Single by Broiler
- Released: 7 June 2014
- Recorded: 2013
- Genre: Electro; dance;
- Length: 3:53
- Label: Sky Music
- Songwriters: Simen Auke; Mikkel Christiansen; Thomas Gustafsson; William Idap; Simon Stromstedt;

Broiler singles chronology
| "Colors" (2013) | "Rays of Light" (2014) | "Wild Eyes" (2014) |

= Rays of Light (song) =

"Rays of Light" is a song written by the Norwegian duo, Broiler. This is the duo's third single of 2014 following "Get Drunk" and "F*** Everybody". It was inspired by Madonna's song "Ray of Light", which was praised positively for its lyrics, inspiration, and qualified dance music technology. This song features vocals from Chris Holsten, whereas the entire mix is done by Broiler and has a lyrics video with sunrise and sunset. This is an electro song that uses piano, guitar, house beats, and synthesizer in parts of the song.

==Reception==
The song got mostly positive reviews and light because of its lyrics, dance tracks, and mix.

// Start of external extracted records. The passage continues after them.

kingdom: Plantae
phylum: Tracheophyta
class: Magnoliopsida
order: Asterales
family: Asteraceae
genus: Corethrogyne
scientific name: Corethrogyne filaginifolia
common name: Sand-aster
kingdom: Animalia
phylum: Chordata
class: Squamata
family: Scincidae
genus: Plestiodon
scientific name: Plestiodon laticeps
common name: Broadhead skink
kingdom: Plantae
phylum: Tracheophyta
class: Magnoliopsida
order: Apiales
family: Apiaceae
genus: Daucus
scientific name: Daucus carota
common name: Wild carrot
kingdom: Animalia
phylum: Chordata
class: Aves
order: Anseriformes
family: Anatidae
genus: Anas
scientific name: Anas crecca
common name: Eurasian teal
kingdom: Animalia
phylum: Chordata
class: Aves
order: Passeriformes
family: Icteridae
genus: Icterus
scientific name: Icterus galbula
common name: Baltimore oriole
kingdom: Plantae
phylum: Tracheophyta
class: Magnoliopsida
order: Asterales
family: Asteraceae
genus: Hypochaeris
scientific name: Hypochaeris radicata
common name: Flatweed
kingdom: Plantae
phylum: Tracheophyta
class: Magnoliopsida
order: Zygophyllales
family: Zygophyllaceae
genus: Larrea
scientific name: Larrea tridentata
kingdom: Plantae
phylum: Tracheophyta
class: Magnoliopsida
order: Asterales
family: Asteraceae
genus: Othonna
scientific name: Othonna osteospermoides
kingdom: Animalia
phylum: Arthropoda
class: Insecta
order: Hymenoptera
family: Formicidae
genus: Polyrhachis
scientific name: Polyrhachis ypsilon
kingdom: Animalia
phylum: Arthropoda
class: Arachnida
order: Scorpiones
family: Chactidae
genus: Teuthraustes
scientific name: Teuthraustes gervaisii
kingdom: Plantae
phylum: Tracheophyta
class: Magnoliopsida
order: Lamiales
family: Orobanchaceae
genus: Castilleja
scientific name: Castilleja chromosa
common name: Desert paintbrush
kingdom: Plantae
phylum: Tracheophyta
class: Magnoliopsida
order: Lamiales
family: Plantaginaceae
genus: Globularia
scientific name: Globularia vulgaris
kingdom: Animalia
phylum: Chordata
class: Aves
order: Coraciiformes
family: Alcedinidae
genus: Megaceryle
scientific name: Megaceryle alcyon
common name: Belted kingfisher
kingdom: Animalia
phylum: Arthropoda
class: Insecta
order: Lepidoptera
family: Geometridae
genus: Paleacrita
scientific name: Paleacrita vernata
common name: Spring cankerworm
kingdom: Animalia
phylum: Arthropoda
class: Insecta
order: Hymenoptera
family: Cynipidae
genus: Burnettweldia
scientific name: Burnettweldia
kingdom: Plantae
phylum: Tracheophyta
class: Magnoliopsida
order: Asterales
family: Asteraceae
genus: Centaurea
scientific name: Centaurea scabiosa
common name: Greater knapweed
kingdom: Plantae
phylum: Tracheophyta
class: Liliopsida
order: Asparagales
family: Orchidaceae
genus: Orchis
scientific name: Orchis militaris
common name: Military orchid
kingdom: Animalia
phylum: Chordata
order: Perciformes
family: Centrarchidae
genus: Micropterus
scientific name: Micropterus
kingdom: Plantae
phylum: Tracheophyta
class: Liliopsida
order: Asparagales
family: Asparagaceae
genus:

MetroLyrics rated it 10/10. Other critics gave it 97%.

==Charts==

| Chart (2014) | Peak position |
|---|---|
| Norway (VG-lista) | 11 |
| US Hot Dance/Electronic Songs (Billboard) | 2 |
| US Dance Club Songs (Billboard) | 1 |

==Certifications==

| Region | Certification | Certified units/sales |
| Norway (IFPI Norway) | 3× Platinum | 30,000^{‡} |
| Sweden (GLF) | Gold | 20,000^{‡} |
^{‡} Sales+streaming figures based on certification alone.